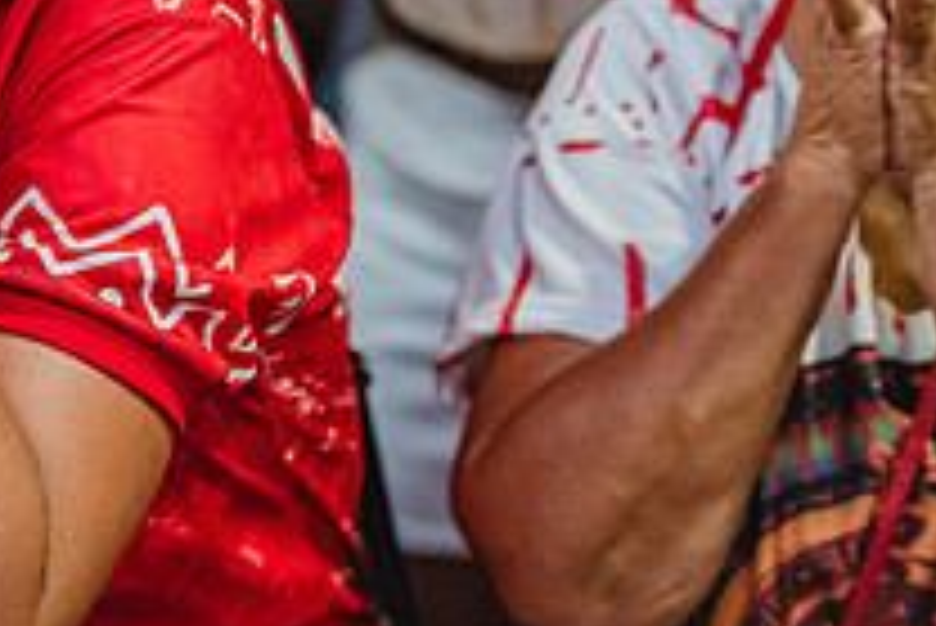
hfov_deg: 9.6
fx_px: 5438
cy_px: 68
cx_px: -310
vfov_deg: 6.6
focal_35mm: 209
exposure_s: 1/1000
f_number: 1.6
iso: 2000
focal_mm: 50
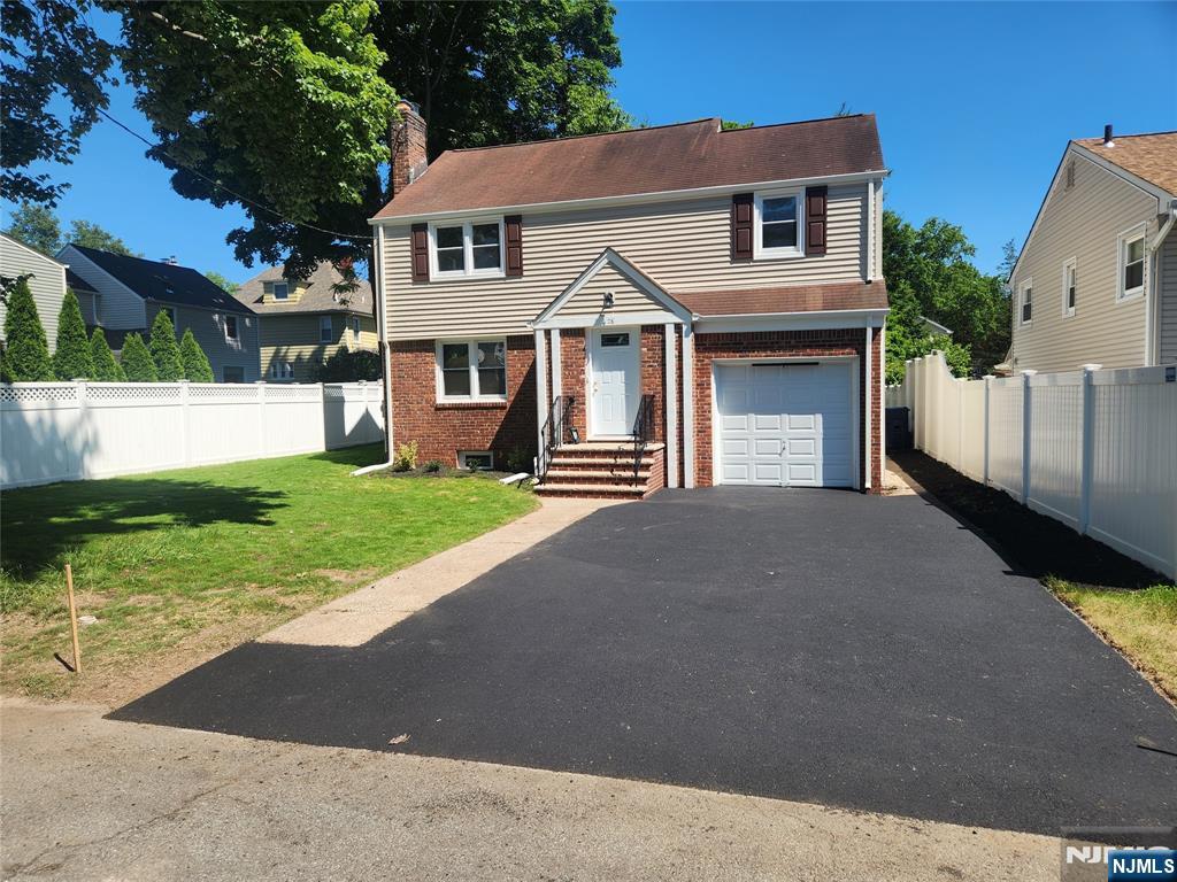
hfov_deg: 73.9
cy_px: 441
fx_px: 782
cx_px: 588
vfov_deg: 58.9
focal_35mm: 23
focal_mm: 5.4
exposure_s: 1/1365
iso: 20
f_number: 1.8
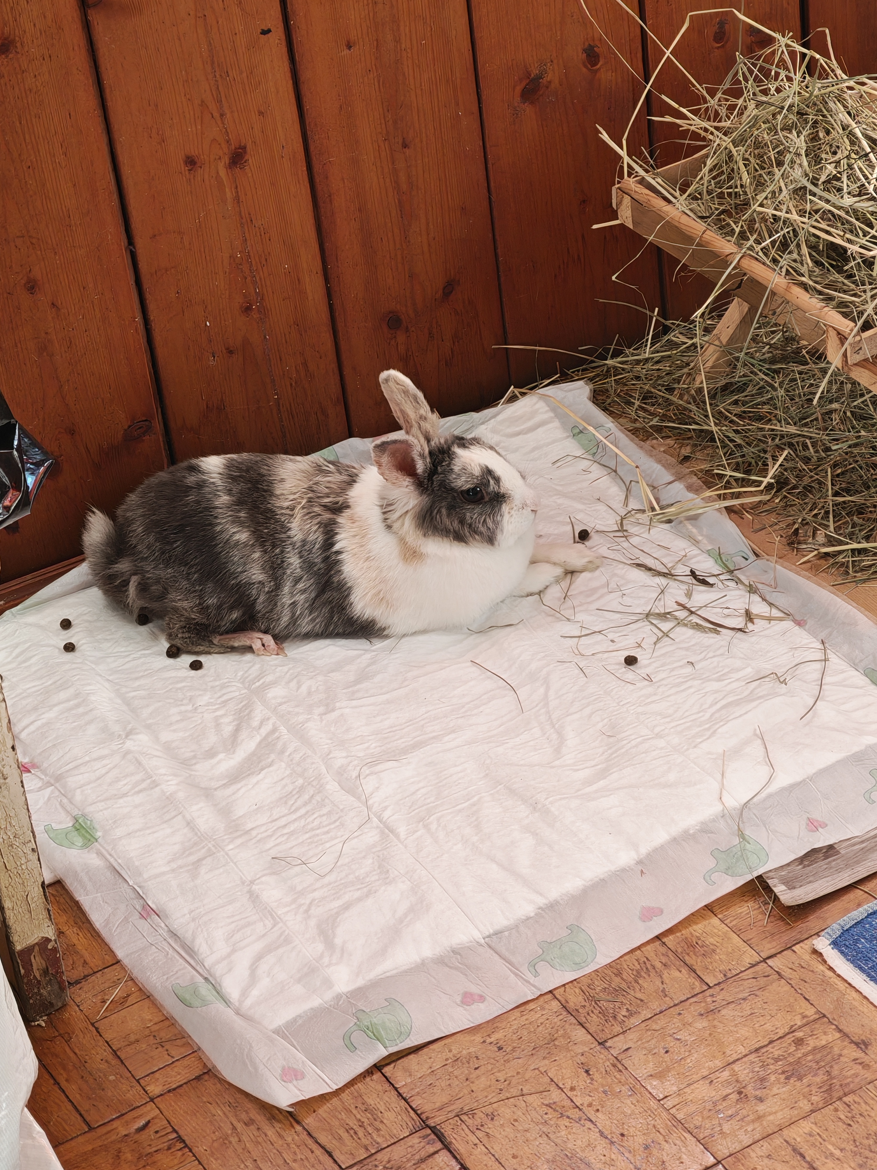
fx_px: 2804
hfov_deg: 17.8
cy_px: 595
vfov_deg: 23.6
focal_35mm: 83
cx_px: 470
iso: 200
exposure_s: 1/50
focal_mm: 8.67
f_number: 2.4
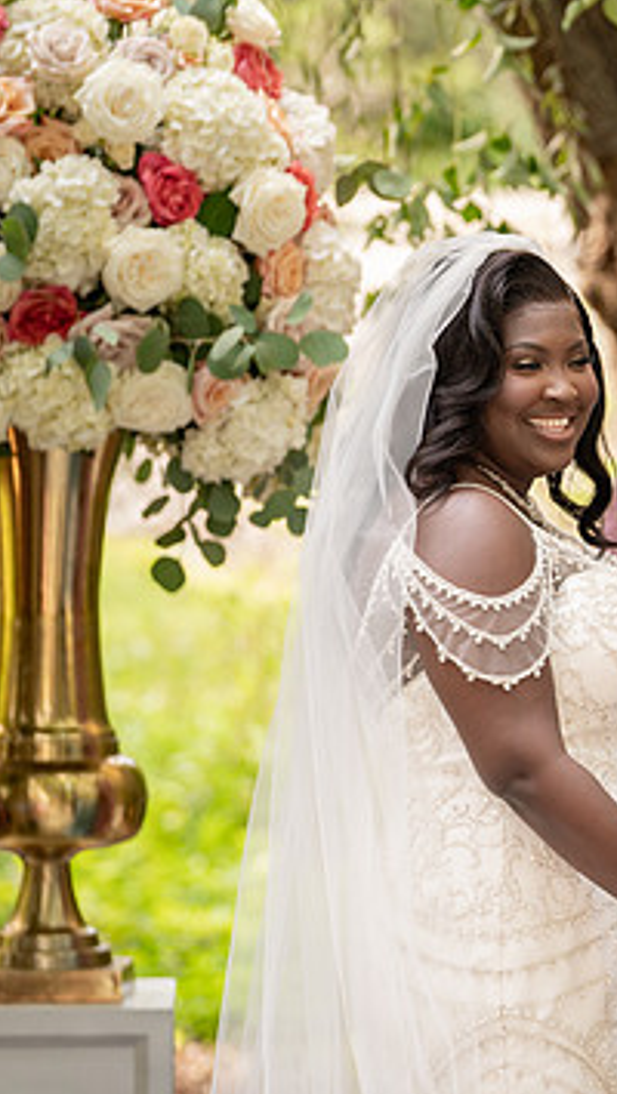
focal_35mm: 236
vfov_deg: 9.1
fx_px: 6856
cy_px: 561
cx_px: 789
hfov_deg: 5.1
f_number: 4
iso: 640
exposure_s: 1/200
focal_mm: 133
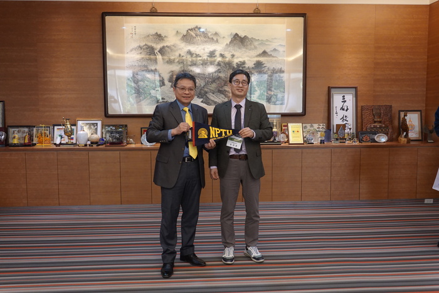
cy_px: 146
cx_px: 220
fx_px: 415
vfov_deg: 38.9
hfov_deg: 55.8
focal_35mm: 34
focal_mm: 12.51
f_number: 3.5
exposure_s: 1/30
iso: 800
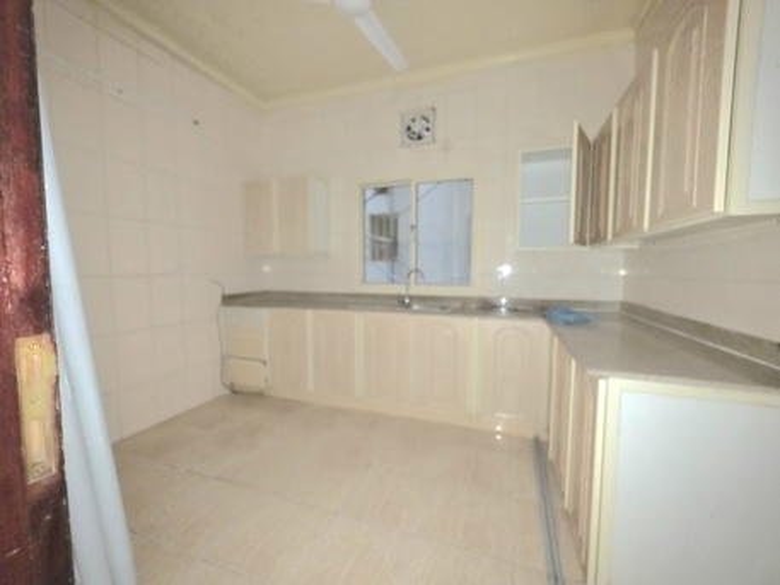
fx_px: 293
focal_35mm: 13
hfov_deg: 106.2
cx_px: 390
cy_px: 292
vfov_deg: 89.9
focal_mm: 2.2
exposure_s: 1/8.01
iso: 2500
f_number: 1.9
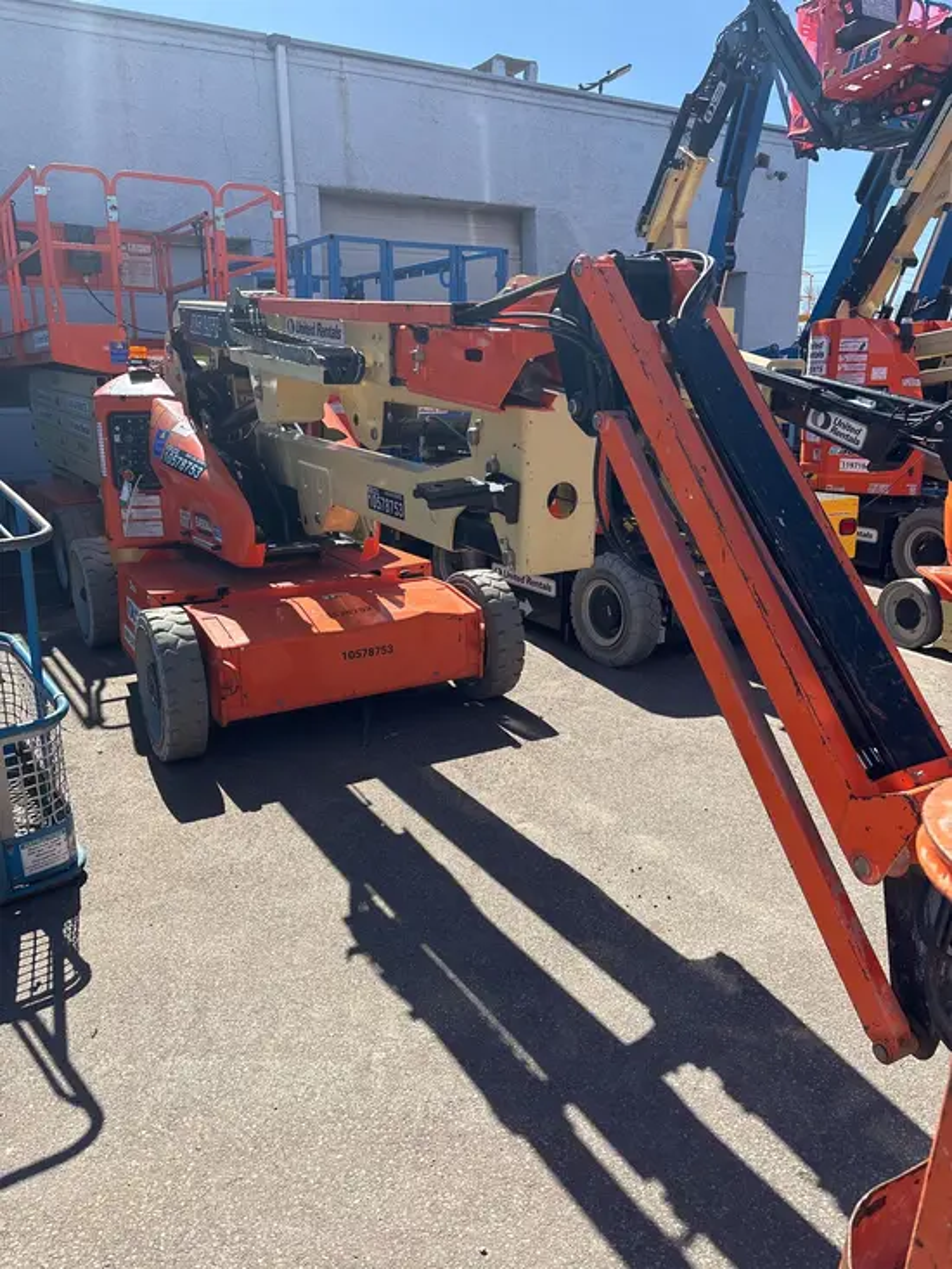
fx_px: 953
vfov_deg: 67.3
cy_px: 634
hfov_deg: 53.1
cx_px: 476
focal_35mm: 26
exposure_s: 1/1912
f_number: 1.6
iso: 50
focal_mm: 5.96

────

▶ **EXERCISE PROMPT**
I would like you to retype exactly the lines running from the one containing "focal_mm: 12.51" to the last line of the entries, both included, leaving all pictures out.

▶ **SOLUTION**
focal_mm: 12.51
f_number: 3.5
exposure_s: 1/30
iso: 800
fx_px: 293
focal_35mm: 13
hfov_deg: 106.2
cx_px: 390
cy_px: 292
vfov_deg: 89.9
focal_mm: 2.2
exposure_s: 1/8.01
iso: 2500
f_number: 1.9
fx_px: 953
vfov_deg: 67.3
cy_px: 634
hfov_deg: 53.1
cx_px: 476
focal_35mm: 26
exposure_s: 1/1912
f_number: 1.6
iso: 50
focal_mm: 5.96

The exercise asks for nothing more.